What to do >> Print the data exactly. Omit the pictures.

Available data >>
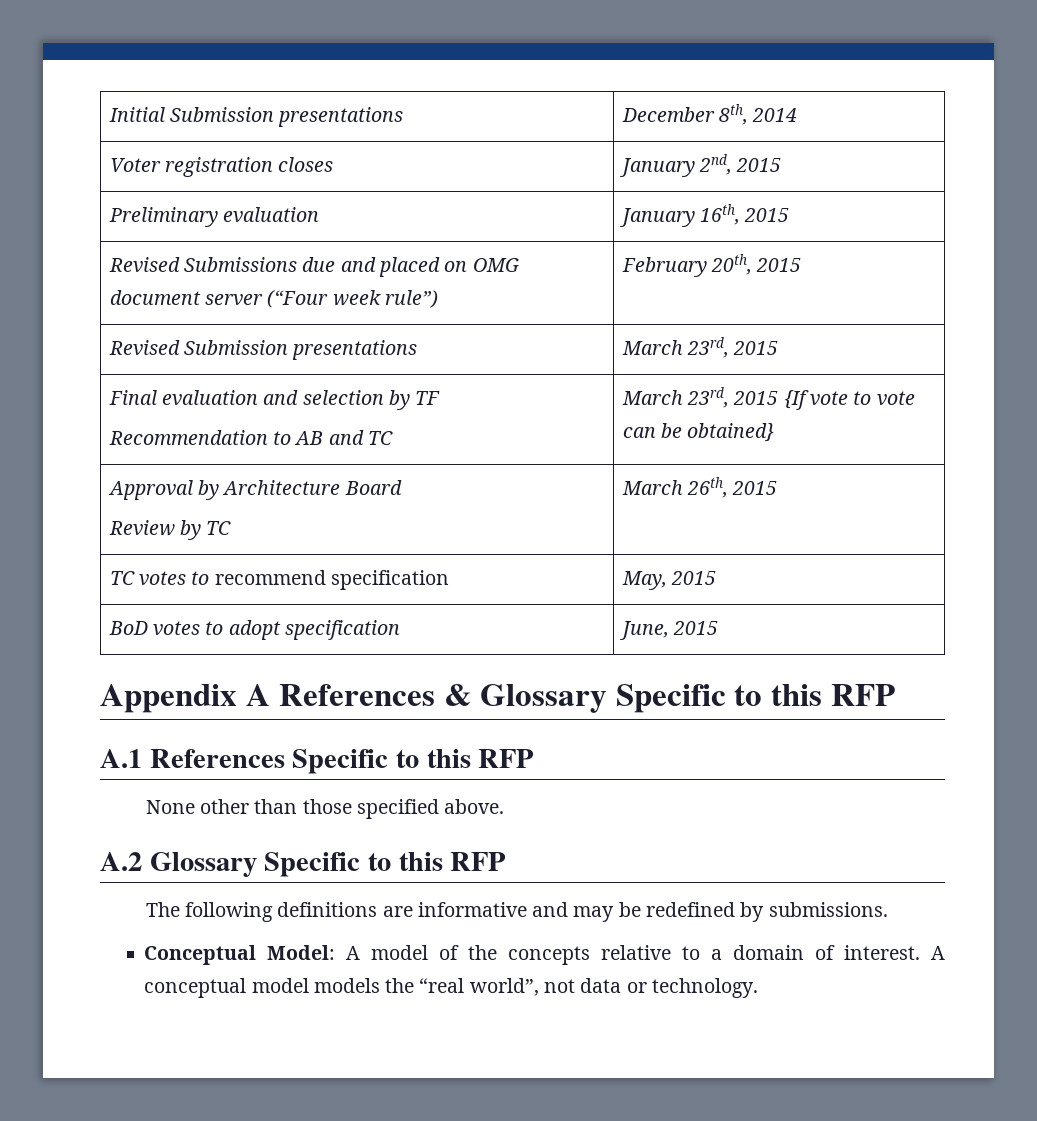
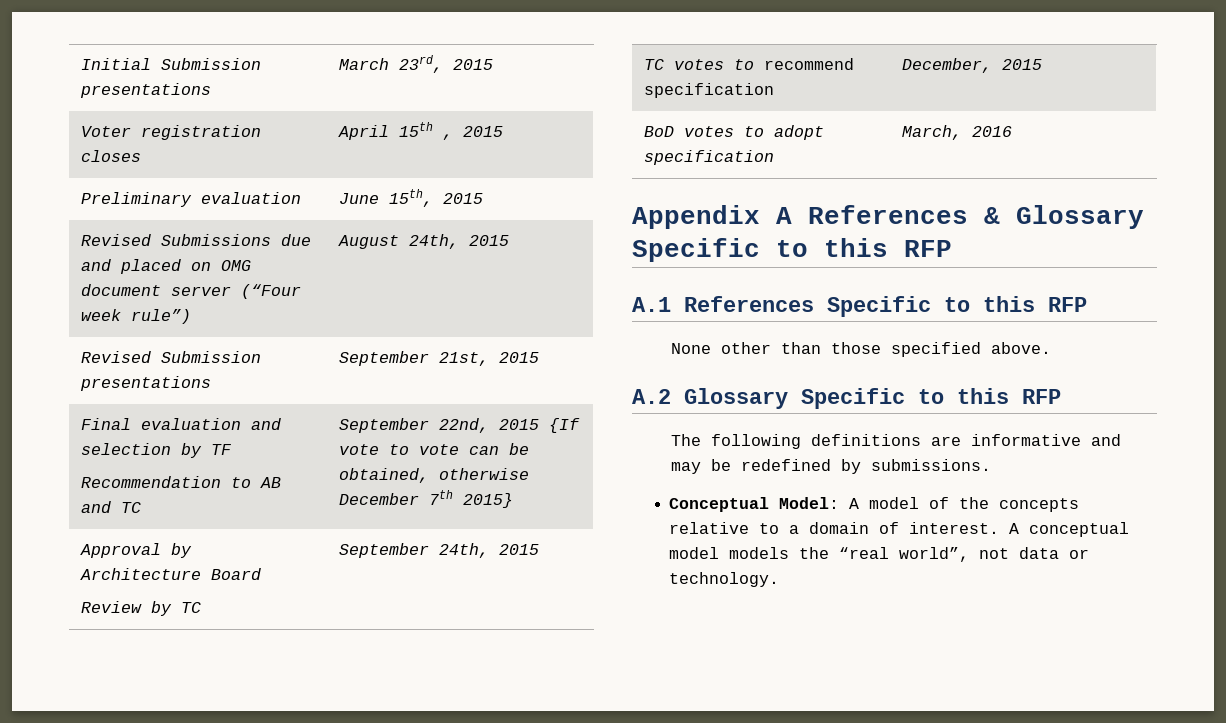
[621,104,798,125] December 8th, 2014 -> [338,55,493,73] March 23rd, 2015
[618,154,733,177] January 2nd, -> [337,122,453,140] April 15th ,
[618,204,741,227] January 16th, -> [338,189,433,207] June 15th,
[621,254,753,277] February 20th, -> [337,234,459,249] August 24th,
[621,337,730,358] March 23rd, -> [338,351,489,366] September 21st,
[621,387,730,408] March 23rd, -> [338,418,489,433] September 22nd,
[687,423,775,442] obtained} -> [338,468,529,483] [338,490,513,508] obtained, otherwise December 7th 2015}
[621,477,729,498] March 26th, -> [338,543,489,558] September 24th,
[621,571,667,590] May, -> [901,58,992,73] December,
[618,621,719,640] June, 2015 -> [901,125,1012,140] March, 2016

Output for this exercise >>
[621,104,798,125] December 8th, 2014 -> [338,55,493,73] March 23rd, 2015
[618,154,733,177] January 2nd, -> [337,122,453,140] April 15th ,
[618,204,741,227] January 16th, -> [338,189,433,207] June 15th,
[621,254,753,277] February 20th, -> [337,234,459,249] August 24th,
[621,337,730,358] March 23rd, -> [338,351,489,366] September 21st,
[621,387,730,408] March 23rd, -> [338,418,489,433] September 22nd,
[687,423,775,442] obtained} -> [338,468,529,483] [338,490,513,508] obtained, otherwise December 7th 2015}
[621,477,729,498] March 26th, -> [338,543,489,558] September 24th,
[621,571,667,590] May, -> [901,58,992,73] December,
[618,621,719,640] June, 2015 -> [901,125,1012,140] March, 2016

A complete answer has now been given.